Tuesday, April 3, 2012

All Tomorrows Parties (2003)


Nelson Yu Lik-wai's tale of a dystopian future is either going to thrill you or bore the living crap out of you. In reading on the film after the fact I saw it I was struck by how no one could not take some stand on the film's quality and meaning if any.

Set in a future when some sort of religious group has seized control of all of Asia the film begins as two brothers attempt to make a break from a work camp. They are captured and tossed into a re-education camp (its modeled in someways on the Communist re-education camps). Several years later it all ends with a whimper as everyone wakes up to find that the leaders have all gone away. The prisoners all wander out into the wilderness heading across industrial landscapes trying to find some mythic safe haven.

Beautifully shot, the director usually works as a cinematographer, the film is a series of carefully composed images that finds a a beauty in even the most decaying of objects or architecture. Without even the sparse dialog the images manage to forcefully create a time and place that is like our own and yet not. Its very much a world that could be where we are headed.

I like the film's cynical look at how the troubles of the new will ultimately give way to new troubles tomorrow. The title of the film is not about parties as in Birthday, but rather parties as in politics.
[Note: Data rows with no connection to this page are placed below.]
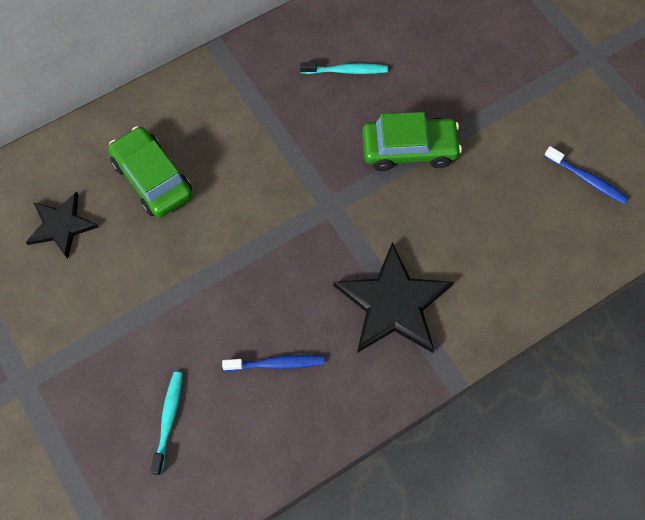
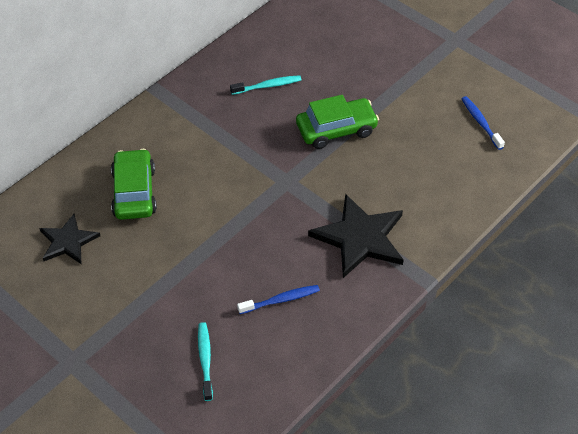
camera: 15 degrees left, 15 degrees down
(152, 179) = (134, 192): green car -> green car turned 45 degrees clockwise
(587, 179) = (480, 122): blue toothbrush -> blue toothbrush turned 135 degrees counterclockwise

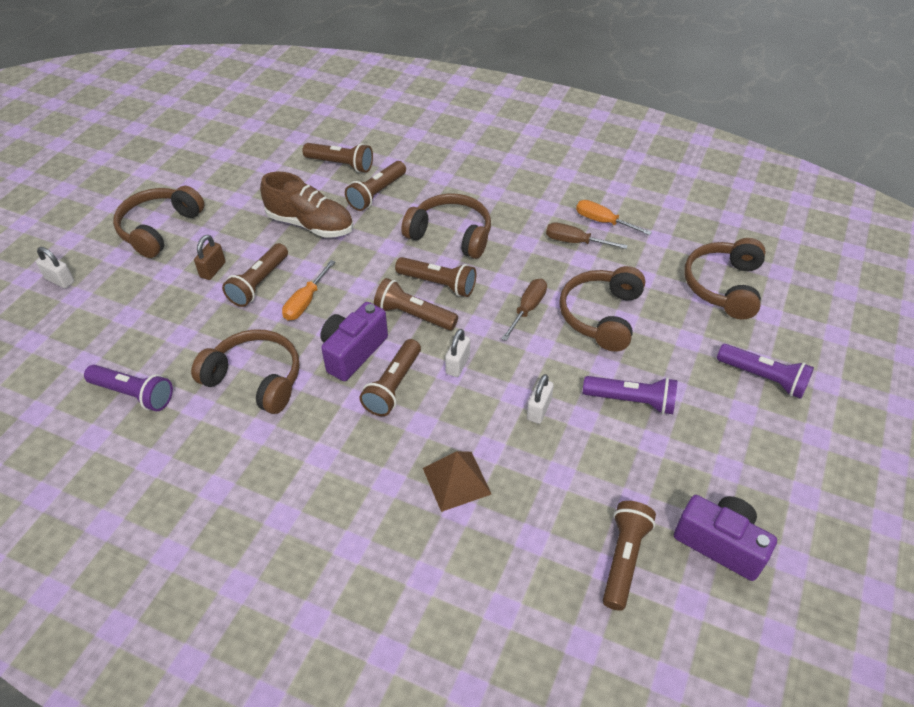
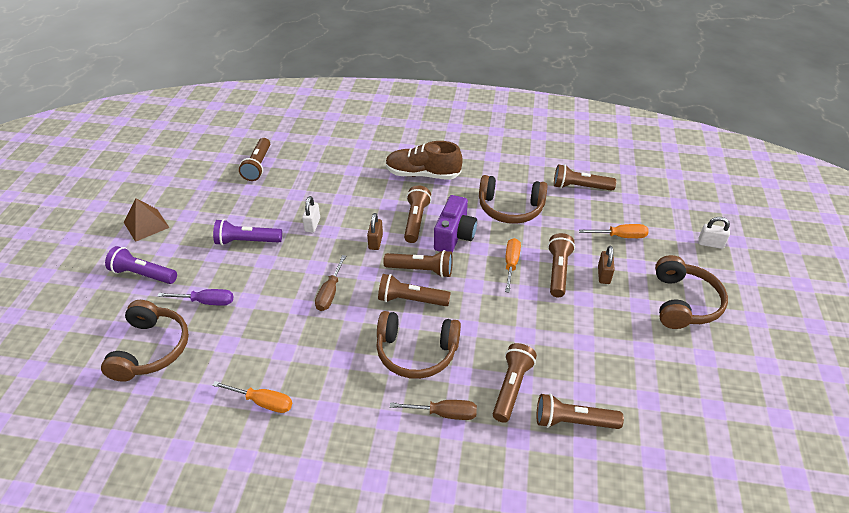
camera: 165 degrees right, 5 degrees down
(134, 394) = (580, 187): purple flashlight -> brown flashlight
(150, 310) = (621, 236): none -> orange screwdriver
(310, 224) = (554, 335): brown shoe -> brown shoe (422, 174)
(456, 481) = (358, 181): brown pyramid -> brown pyramid (146, 225)
(457, 364) = (375, 242): white padlock -> brown padlock
(574, 242) = (293, 370): brown screwdriver -> brown screwdriver (445, 413)
(601, 316) = (267, 299): brown headphones -> none
(672, 326) = (207, 302): none -> purple screwdriver
(720, 543) = (202, 180): purple camera -> none

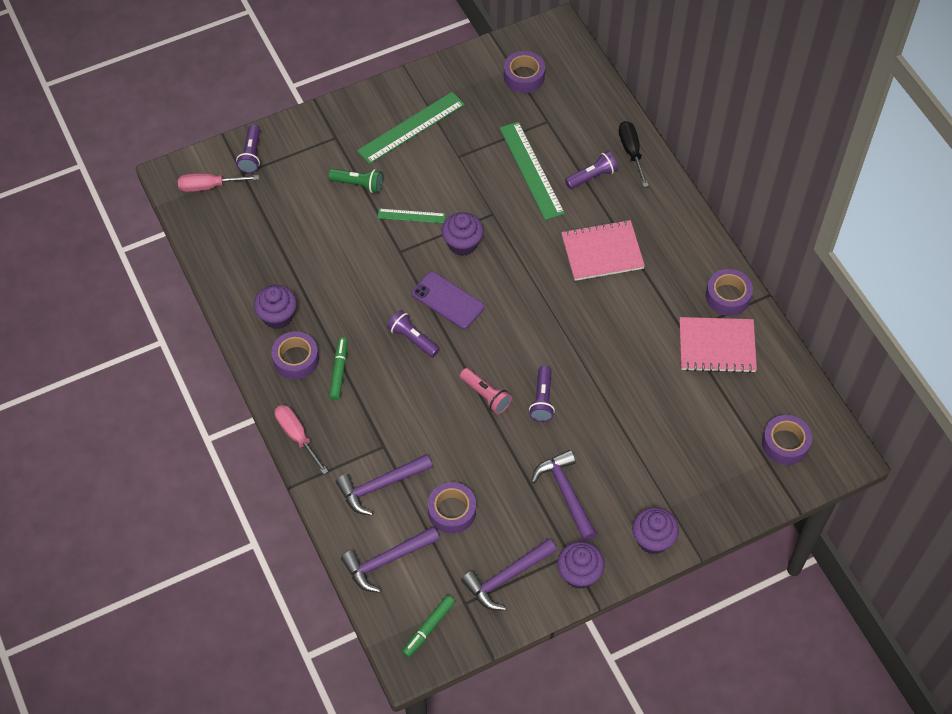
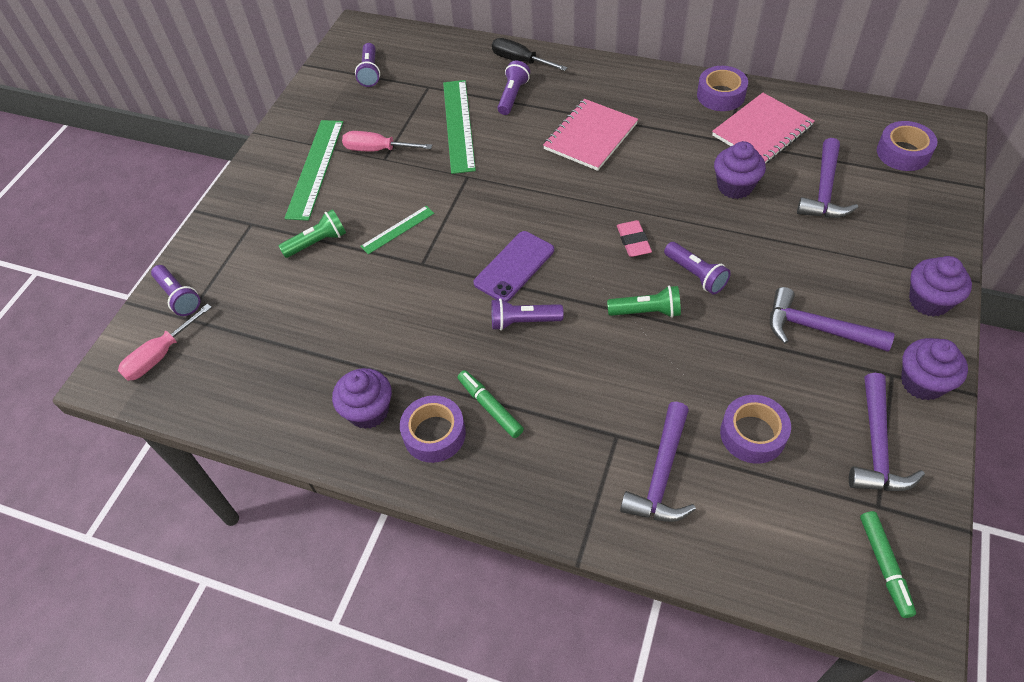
camera: 40 degrees left, 5 degrees down
(297, 436) = (523, 505): pink screwdriver -> pink screwdriver (378, 150)
(387, 560) = (761, 540): purple hammer -> purple hammer (824, 190)
(448, 300) = (514, 266): purple phone -> purple phone turned 45 degrees counterclockwise
(462, 244) = (470, 216): purple cupcake -> purple cupcake (735, 186)
(486, 395) = (646, 311): pink flashlight -> green flashlight
(524, 76) = (370, 72): purple tape -> purple flashlight
(531, 170) = (459, 125): green ruler -> green ruler turned 60 degrees clockwise
(534, 347) = (633, 241): none -> pink eraser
However I should mention that the film is rooted in the people and the characters and deals with how they react when thrown into certain situations.

The trouble with the film, and it seems one of the main reasons the film has so many detractors, is that it's a very long and slow 100 minutes in the cinema. Dialog is sparse. Its not particularly flowing and descriptive, rather it terse and on point. The pacing is slow and drawn out. Some sequences go on a too long. Basically if you don't click with it this film is a really long haul...or as some have said painfully slow.

I'm mixed on the film. I like what it's trying to do, I like how it looks, I like the ideas behind it, but I have a tough time sitting and watching the film in one go through. Lord help me this is a slow film.

Normally I'd probably not recommend this film because of it's pacing, the film is a bit too far on the wrong side of slow, however in all honesty there is something about the film that intrigues the hell out of me. I don't know what it is precisely but what ever it is makes me want say that there is something about it that makes me think that if you can manage to stay with it, if you can accept the pacing then you might find something in it.